Lyne seemed to be weighing something in his mind. ‘It’s great to have you back, Isis. But I got to say I don’t believe a word about Tirana, even though it’s you telling me. What about the torture? Were our guys involved?’

‘Not directly.’

‘That’s something, I suppose. I remember Lance Gibbons when I was in the DO. He was old school, crazy but brave as hell – and effective. He was captured in Kurdistan after the Iraqis penetrated one of the Kurdish groups up there in the mid-nineties. When he was being driven back to Baghdad he took out his guards with a concealed Beretta hidden on his ankle and then hiked back to Kurdistan and over the Turkish border through a fucking mine field. We need more people like him. I can’t see him sitting in some fly-blown jail turning thumbscrews.’

‘Can I ask you a question, Nathan?’

‘Shoot.’

‘What do you feel about the torture of terrorist suspects?’

‘Depends on the circumstances. Clearly, if you know a man is in possession of vital information that may save thousands of lives, like the location of a dirty bomb or a suitcase full of smallpox, well, then I can see the argument that the harm done to one man, repellent though it is, may be excusable in the face of protecting thousands of innocent people. Eventually you have to do the math.’

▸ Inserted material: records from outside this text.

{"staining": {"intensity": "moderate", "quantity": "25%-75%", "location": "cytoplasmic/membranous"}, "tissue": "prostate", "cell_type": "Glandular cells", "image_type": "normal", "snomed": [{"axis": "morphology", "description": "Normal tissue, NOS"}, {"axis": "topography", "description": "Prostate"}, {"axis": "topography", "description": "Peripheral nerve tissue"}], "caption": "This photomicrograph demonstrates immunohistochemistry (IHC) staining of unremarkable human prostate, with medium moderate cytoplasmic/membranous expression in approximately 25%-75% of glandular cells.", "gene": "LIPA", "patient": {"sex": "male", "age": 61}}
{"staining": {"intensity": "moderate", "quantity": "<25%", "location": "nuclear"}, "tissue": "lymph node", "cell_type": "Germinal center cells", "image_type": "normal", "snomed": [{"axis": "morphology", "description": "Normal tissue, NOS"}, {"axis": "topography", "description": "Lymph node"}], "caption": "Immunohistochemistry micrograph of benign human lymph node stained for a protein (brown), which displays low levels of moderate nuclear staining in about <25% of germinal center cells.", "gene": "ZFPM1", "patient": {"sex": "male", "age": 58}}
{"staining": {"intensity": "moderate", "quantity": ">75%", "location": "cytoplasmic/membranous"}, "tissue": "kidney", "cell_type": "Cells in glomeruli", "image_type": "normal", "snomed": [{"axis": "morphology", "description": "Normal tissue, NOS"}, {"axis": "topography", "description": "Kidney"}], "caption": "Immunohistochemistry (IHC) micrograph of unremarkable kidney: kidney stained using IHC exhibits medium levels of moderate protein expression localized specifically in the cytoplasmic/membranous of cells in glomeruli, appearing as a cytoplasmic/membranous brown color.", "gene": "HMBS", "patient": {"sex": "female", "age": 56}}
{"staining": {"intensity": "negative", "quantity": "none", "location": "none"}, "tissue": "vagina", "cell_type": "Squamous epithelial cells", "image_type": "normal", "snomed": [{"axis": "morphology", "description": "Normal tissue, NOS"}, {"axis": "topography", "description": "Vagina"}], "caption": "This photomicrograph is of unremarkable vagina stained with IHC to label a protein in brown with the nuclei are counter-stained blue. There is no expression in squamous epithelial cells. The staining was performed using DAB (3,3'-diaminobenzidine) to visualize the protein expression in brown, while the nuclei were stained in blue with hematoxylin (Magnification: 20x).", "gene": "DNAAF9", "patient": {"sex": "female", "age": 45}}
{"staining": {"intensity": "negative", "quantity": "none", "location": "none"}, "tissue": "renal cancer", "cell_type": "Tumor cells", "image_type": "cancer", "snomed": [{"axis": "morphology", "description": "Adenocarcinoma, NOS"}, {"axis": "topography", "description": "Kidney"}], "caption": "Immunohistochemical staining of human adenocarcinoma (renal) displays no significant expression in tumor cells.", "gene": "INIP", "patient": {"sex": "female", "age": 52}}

‘Even so, there’s a moral problem, isn’t there?’ She was aware of herself sounding priggish.

‘Yes, if you’re dealing in absolute terms, I guess there is. But the war on terrorism is not about moral absolutes. This isn’t a clash of moral systems of equivalent worth. The attacks on ordinary people aren’t justifiable in either Islam or the Judaeo-Christian systems. What we are dealing with is a profound, undermining evil that threatens everyone, and I suppose it’s understandable, if not forgivable, if the West tortures one or two men to save large numbers of people, some of whom may be Muslims.’

‘But a line is being crossed. Once we condone it, we lose the thing we’re fighting for.’

‘I’m not persuaded of that. You could easily argue that killing someone is worse than torturing them. When those guys were targeted by a missile in the Yemeni desert, that was clearly extra-judicial killing and wrong by any moral standard. Yet almost no one objected because people saw it as the justifiable elimination of a threat. Why is torture any worse than that?’